::: DATASET CONTENT :::

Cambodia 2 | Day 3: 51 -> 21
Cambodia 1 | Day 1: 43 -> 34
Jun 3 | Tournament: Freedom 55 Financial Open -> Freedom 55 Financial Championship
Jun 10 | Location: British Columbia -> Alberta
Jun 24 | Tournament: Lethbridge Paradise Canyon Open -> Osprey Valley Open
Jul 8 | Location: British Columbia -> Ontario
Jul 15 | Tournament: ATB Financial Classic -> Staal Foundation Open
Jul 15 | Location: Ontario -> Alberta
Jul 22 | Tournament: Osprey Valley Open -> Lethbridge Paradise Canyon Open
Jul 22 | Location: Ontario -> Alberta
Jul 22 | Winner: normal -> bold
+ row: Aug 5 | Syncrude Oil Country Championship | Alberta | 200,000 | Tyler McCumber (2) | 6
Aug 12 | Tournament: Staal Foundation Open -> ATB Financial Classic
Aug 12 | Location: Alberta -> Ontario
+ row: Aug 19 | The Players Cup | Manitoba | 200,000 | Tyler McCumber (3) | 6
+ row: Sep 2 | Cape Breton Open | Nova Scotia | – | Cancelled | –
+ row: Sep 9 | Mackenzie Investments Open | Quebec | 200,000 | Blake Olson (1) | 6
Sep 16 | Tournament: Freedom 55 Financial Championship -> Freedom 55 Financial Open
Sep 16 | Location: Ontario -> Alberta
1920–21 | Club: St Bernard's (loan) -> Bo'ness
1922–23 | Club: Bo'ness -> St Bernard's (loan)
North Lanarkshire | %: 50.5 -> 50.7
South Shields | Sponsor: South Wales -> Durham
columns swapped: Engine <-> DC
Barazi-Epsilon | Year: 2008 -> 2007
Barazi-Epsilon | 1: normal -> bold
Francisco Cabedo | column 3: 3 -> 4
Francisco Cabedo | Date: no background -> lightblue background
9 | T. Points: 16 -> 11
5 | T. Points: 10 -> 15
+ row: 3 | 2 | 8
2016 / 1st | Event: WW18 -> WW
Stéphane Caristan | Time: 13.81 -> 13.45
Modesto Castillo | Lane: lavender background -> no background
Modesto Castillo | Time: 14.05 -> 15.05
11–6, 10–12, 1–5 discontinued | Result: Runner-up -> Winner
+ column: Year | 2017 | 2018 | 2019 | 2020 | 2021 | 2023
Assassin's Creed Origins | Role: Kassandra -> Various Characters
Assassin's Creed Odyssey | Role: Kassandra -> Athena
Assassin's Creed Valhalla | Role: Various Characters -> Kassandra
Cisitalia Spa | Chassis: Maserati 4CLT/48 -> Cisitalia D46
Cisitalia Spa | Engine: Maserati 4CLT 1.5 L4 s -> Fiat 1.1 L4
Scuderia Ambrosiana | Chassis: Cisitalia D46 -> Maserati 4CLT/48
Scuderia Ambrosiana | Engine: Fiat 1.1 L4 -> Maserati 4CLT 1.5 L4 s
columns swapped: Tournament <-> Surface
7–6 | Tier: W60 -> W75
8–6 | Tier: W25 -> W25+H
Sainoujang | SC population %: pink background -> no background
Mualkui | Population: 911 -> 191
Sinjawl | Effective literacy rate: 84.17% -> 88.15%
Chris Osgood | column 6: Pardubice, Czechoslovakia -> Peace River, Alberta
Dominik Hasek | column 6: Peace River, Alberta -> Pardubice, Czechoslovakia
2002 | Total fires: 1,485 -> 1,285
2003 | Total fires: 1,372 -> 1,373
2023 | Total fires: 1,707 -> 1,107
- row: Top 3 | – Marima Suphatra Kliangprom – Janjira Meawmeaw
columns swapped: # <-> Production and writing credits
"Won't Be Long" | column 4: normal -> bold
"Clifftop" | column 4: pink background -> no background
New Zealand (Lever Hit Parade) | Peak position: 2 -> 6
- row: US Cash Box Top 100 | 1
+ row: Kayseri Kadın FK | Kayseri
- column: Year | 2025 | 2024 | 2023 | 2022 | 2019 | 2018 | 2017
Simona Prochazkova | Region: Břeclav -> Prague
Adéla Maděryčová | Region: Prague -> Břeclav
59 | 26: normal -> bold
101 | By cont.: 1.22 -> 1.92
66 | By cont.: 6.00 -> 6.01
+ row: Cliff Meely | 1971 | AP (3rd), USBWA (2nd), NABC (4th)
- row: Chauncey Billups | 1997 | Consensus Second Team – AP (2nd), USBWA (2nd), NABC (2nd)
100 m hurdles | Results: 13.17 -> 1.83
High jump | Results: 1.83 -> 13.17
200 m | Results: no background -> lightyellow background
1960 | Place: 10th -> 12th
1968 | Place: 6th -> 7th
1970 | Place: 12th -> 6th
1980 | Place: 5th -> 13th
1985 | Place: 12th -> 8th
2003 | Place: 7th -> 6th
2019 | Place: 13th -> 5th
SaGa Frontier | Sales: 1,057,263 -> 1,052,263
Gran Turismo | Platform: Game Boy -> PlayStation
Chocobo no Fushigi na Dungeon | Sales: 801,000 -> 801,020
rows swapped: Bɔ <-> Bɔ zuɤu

:::

◆ WORK TO COMPLETE:
Copy out every line of the data above, keeping each one unchanged and in the same order.

◆ TASK RESULT:
Cambodia 2 | Day 3: 51 -> 21
Cambodia 1 | Day 1: 43 -> 34
Jun 3 | Tournament: Freedom 55 Financial Open -> Freedom 55 Financial Championship
Jun 10 | Location: British Columbia -> Alberta
Jun 24 | Tournament: Lethbridge Paradise Canyon Open -> Osprey Valley Open
Jul 8 | Location: British Columbia -> Ontario
Jul 15 | Tournament: ATB Financial Classic -> Staal Foundation Open
Jul 15 | Location: Ontario -> Alberta
Jul 22 | Tournament: Osprey Valley Open -> Lethbridge Paradise Canyon Open
Jul 22 | Location: Ontario -> Alberta
Jul 22 | Winner: normal -> bold
+ row: Aug 5 | Syncrude Oil Country Championship | Alberta | 200,000 | Tyler McCumber (2) | 6
Aug 12 | Tournament: Staal Foundation Open -> ATB Financial Classic
Aug 12 | Location: Alberta -> Ontario
+ row: Aug 19 | The Players Cup | Manitoba | 200,000 | Tyler McCumber (3) | 6
+ row: Sep 2 | Cape Breton Open | Nova Scotia | – | Cancelled | –
+ row: Sep 9 | Mackenzie Investments Open | Quebec | 200,000 | Blake Olson (1) | 6
Sep 16 | Tournament: Freedom 55 Financial Championship -> Freedom 55 Financial Open
Sep 16 | Location: Ontario -> Alberta
1920–21 | Club: St Bernard's (loan) -> Bo'ness
1922–23 | Club: Bo'ness -> St Bernard's (loan)
North Lanarkshire | %: 50.5 -> 50.7
South Shields | Sponsor: South Wales -> Durham
columns swapped: Engine <-> DC
Barazi-Epsilon | Year: 2008 -> 2007
Barazi-Epsilon | 1: normal -> bold
Francisco Cabedo | column 3: 3 -> 4
Francisco Cabedo | Date: no background -> lightblue background
9 | T. Points: 16 -> 11
5 | T. Points: 10 -> 15
+ row: 3 | 2 | 8
2016 / 1st | Event: WW18 -> WW
Stéphane Caristan | Time: 13.81 -> 13.45
Modesto Castillo | Lane: lavender background -> no background
Modesto Castillo | Time: 14.05 -> 15.05
11–6, 10–12, 1–5 discontinued | Result: Runner-up -> Winner
+ column: Year | 2017 | 2018 | 2019 | 2020 | 2021 | 2023
Assassin's Creed Origins | Role: Kassandra -> Various Characters
Assassin's Creed Odyssey | Role: Kassandra -> Athena
Assassin's Creed Valhalla | Role: Various Characters -> Kassandra
Cisitalia Spa | Chassis: Maserati 4CLT/48 -> Cisitalia D46
Cisitalia Spa | Engine: Maserati 4CLT 1.5 L4 s -> Fiat 1.1 L4
Scuderia Ambrosiana | Chassis: Cisitalia D46 -> Maserati 4CLT/48
Scuderia Ambrosiana | Engine: Fiat 1.1 L4 -> Maserati 4CLT 1.5 L4 s
columns swapped: Tournament <-> Surface
7–6 | Tier: W60 -> W75
8–6 | Tier: W25 -> W25+H
Sainoujang | SC population %: pink background -> no background
Mualkui | Population: 911 -> 191
Sinjawl | Effective literacy rate: 84.17% -> 88.15%
Chris Osgood | column 6: Pardubice, Czechoslovakia -> Peace River, Alberta
Dominik Hasek | column 6: Peace River, Alberta -> Pardubice, Czechoslovakia
2002 | Total fires: 1,485 -> 1,285
2003 | Total fires: 1,372 -> 1,373
2023 | Total fires: 1,707 -> 1,107
- row: Top 3 | – Marima Suphatra Kliangprom – Janjira Meawmeaw
columns swapped: # <-> Production and writing credits
"Won't Be Long" | column 4: normal -> bold
"Clifftop" | column 4: pink background -> no background
New Zealand (Lever Hit Parade) | Peak position: 2 -> 6
- row: US Cash Box Top 100 | 1
+ row: Kayseri Kadın FK | Kayseri
- column: Year | 2025 | 2024 | 2023 | 2022 | 2019 | 2018 | 2017
Simona Prochazkova | Region: Břeclav -> Prague
Adéla Maděryčová | Region: Prague -> Břeclav
59 | 26: normal -> bold
101 | By cont.: 1.22 -> 1.92
66 | By cont.: 6.00 -> 6.01
+ row: Cliff Meely | 1971 | AP (3rd), USBWA (2nd), NABC (4th)
- row: Chauncey Billups | 1997 | Consensus Second Team – AP (2nd), USBWA (2nd), NABC (2nd)
100 m hurdles | Results: 13.17 -> 1.83
High jump | Results: 1.83 -> 13.17
200 m | Results: no background -> lightyellow background
1960 | Place: 10th -> 12th
1968 | Place: 6th -> 7th
1970 | Place: 12th -> 6th
1980 | Place: 5th -> 13th
1985 | Place: 12th -> 8th
2003 | Place: 7th -> 6th
2019 | Place: 13th -> 5th
SaGa Frontier | Sales: 1,057,263 -> 1,052,263
Gran Turismo | Platform: Game Boy -> PlayStation
Chocobo no Fushigi na Dungeon | Sales: 801,000 -> 801,020
rows swapped: Bɔ <-> Bɔ zuɤu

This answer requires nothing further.